● **INSTRUCTION**
Write out the lines word for word, beginning with the very first line of the rows and ending with the line that contains "262V254L97 250H88L84 255V263L90". Leave the pictures out of your answer.

● **INPUT RECORDS**
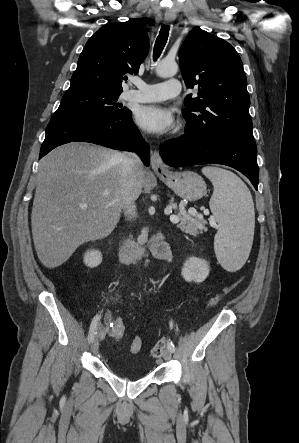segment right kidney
<instances>
[{"mask_svg":"<svg viewBox=\"0 0 299 443\" xmlns=\"http://www.w3.org/2000/svg\"><path fill=\"white\" fill-rule=\"evenodd\" d=\"M102 262V254L97 250H88L84 255V263L90 268L97 267Z\"/></svg>","mask_w":299,"mask_h":443,"instance_id":"obj_1","label":"right kidney"}]
</instances>
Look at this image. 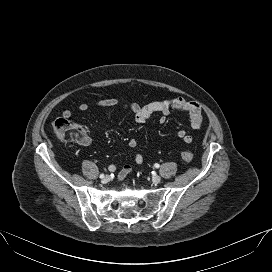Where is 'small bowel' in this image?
I'll list each match as a JSON object with an SVG mask.
<instances>
[{
    "instance_id": "c3829d8e",
    "label": "small bowel",
    "mask_w": 272,
    "mask_h": 272,
    "mask_svg": "<svg viewBox=\"0 0 272 272\" xmlns=\"http://www.w3.org/2000/svg\"><path fill=\"white\" fill-rule=\"evenodd\" d=\"M95 105L97 107L102 108H114L119 107V101L115 98H104L96 101ZM88 108L89 104L86 102H81L78 105V109L80 111H86ZM120 108L131 112L137 123L146 122L150 118V116H152L154 113H160L161 116L159 121L160 123H164L172 110H179L188 113L190 125L194 130L201 129L203 125V116L200 105L197 102L187 100L182 97H176L160 101H152L145 105L129 103L121 105ZM62 116L65 118H70L72 116V111L64 110L62 112ZM177 135L181 140H183L187 144L193 141V137L183 129L179 130ZM129 147L132 149H136L138 147V142L135 139H131L129 141ZM133 159L135 164L142 165L143 156L141 155V153L135 152L133 155ZM109 169L111 171H115L116 166L112 164L110 165ZM132 171L133 168L131 165H124L118 173V179L119 180L125 179L129 174L132 173Z\"/></svg>"
}]
</instances>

● **WRITTEN REPLY**
segment right kidney
<instances>
[{"mask_svg":"<svg viewBox=\"0 0 299 443\" xmlns=\"http://www.w3.org/2000/svg\"><path fill=\"white\" fill-rule=\"evenodd\" d=\"M102 262V254L97 250H88L84 255V263L90 268L97 267Z\"/></svg>","mask_w":299,"mask_h":443,"instance_id":"obj_1","label":"right kidney"}]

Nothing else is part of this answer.